The overpayments that are ready to be refunded are in a status of Refund Control Approval in Progress and remain in that state until the refund control is approved. There is another status, referred to as the Link Status that identifies the status of a particular overpayment to a particular refund control. The following points highlight the status values.
When an overpayment is initially linked it has a link status of Active. Only overpayments linked as active are considered eligible for refund.
An overpayment's link status may change to Skipped by the validation if the algorithm detects that the overpayment is no longer the status Refund Control Approval in Progress . For example, maybe the status of the overpayment is now Rejected because a user has rejected the overpayment process. Note that this option is only possible for the case where IDs are provided from an external source. The "criteria provided" option selects the overpayments in the validation step and would only select overpayments in the correct status. The background process that issues the refunds for overpayments in an approved refund control may also detect this situation.
An overpayment's link status may change to Removed at any time after it is linked. There are two ways that this can happen:
A user may explicitly remove an overpayment when reviewing the refund control for approval. This may occur when it is determined that there are not enough funds to cover the total amount and some overpayments are removed to reduce the total amount to one that is appropriate. Refer to Common Refund Control Procedures for more information.

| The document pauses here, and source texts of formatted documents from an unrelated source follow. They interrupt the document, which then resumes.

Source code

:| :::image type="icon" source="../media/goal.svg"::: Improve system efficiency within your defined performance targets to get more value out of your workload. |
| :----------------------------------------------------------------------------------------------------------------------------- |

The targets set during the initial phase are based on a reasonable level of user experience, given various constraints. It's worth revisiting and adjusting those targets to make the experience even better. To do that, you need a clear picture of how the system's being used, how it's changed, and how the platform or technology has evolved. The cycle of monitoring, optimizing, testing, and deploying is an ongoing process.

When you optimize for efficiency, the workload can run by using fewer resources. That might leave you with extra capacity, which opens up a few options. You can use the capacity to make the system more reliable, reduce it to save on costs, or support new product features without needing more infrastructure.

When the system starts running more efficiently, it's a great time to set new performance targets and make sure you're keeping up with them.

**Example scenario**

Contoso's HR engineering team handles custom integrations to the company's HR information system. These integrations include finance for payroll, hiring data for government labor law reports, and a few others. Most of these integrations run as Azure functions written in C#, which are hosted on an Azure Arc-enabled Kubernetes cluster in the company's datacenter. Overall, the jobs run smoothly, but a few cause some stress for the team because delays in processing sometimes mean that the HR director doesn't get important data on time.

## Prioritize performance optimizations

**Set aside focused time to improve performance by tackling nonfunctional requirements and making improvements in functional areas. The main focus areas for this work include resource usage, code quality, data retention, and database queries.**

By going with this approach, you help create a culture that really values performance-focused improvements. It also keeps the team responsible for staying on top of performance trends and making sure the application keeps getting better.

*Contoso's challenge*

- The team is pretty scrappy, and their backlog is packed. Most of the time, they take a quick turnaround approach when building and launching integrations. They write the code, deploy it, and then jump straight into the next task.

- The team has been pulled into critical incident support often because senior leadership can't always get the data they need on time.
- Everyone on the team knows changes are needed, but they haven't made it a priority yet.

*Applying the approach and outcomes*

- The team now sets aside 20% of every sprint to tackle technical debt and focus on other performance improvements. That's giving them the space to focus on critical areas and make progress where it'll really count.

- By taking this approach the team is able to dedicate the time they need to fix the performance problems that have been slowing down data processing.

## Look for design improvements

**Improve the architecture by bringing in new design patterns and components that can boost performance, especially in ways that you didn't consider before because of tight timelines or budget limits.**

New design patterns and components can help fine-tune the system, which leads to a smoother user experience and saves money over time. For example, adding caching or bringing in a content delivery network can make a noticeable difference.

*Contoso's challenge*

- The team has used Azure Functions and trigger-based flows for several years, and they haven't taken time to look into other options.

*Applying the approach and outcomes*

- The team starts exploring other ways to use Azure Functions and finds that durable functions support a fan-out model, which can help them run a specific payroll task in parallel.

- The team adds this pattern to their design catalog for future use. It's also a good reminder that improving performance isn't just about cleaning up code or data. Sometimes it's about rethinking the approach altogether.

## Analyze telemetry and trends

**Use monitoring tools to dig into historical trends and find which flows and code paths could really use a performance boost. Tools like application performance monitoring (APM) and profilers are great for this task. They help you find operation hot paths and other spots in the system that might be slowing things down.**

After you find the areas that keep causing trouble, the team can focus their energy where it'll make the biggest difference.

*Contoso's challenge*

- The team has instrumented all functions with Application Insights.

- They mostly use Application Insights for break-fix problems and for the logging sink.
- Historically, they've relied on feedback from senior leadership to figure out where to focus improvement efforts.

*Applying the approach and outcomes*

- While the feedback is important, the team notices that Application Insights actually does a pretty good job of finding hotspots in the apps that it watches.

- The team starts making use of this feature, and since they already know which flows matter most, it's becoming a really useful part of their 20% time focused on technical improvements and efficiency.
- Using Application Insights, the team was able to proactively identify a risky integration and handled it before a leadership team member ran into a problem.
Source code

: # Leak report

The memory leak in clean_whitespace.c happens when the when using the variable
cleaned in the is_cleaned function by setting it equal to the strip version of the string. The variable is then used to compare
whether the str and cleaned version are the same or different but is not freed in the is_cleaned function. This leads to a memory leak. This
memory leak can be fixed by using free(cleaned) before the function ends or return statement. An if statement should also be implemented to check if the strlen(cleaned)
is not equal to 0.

A change could occur in an individual overpayment after it is linked to the refund control and the refund control is approved but before the amount is refunded. For example, perhaps a different financial transaction has occurred that brought the balance to zero or to a debit balance. This is checked at the time the overpayment attempts to transition itself.
Once the refund control and its list of overpayments are validated, the system determines if approval is required. If so, the record transitions to Approval in Progress and a To Do entry is created to alert the appropriate user(s). Note the following with respect to refund control approval:
The refund control type defines appropriate user groups for approval based on the total of the refund amounts for all the active overpayments.
The refund control type defines whether multiple levels of approval are required or if only a single approval is needed.
The refund control validates that an approver cannot be the same user that created the record nor the same user that performed a previous approval (for multiple approval levels).
When a refund control is found to have no overpayments linked as active, the refund control transitions to Approval in Progress even though there is nothing to approve. This allows a user to review the refund control to determine what happened to cause this situation. The user should then Reject the record.
Once a user approves a refund control, a batch process processes the linked overpayments to issue the refunds for each individual overpayment. The following are some points to note about this step:
The expectation is that this process is part of the nightly batch cycle because it creates financial transactions and subsequent background processes to interface the refund information to the accounts payable system or the bank interface are also required. As such there may be a delay from the time that a refund control is approved to the time its related overpayments are refunded.
Because of the time delay, it is possible that one or more individual overpayments are no longer eligible for refund once they are processed. As mentioned in the Overpayment Link Status section above, these overpayments are marked as Removed.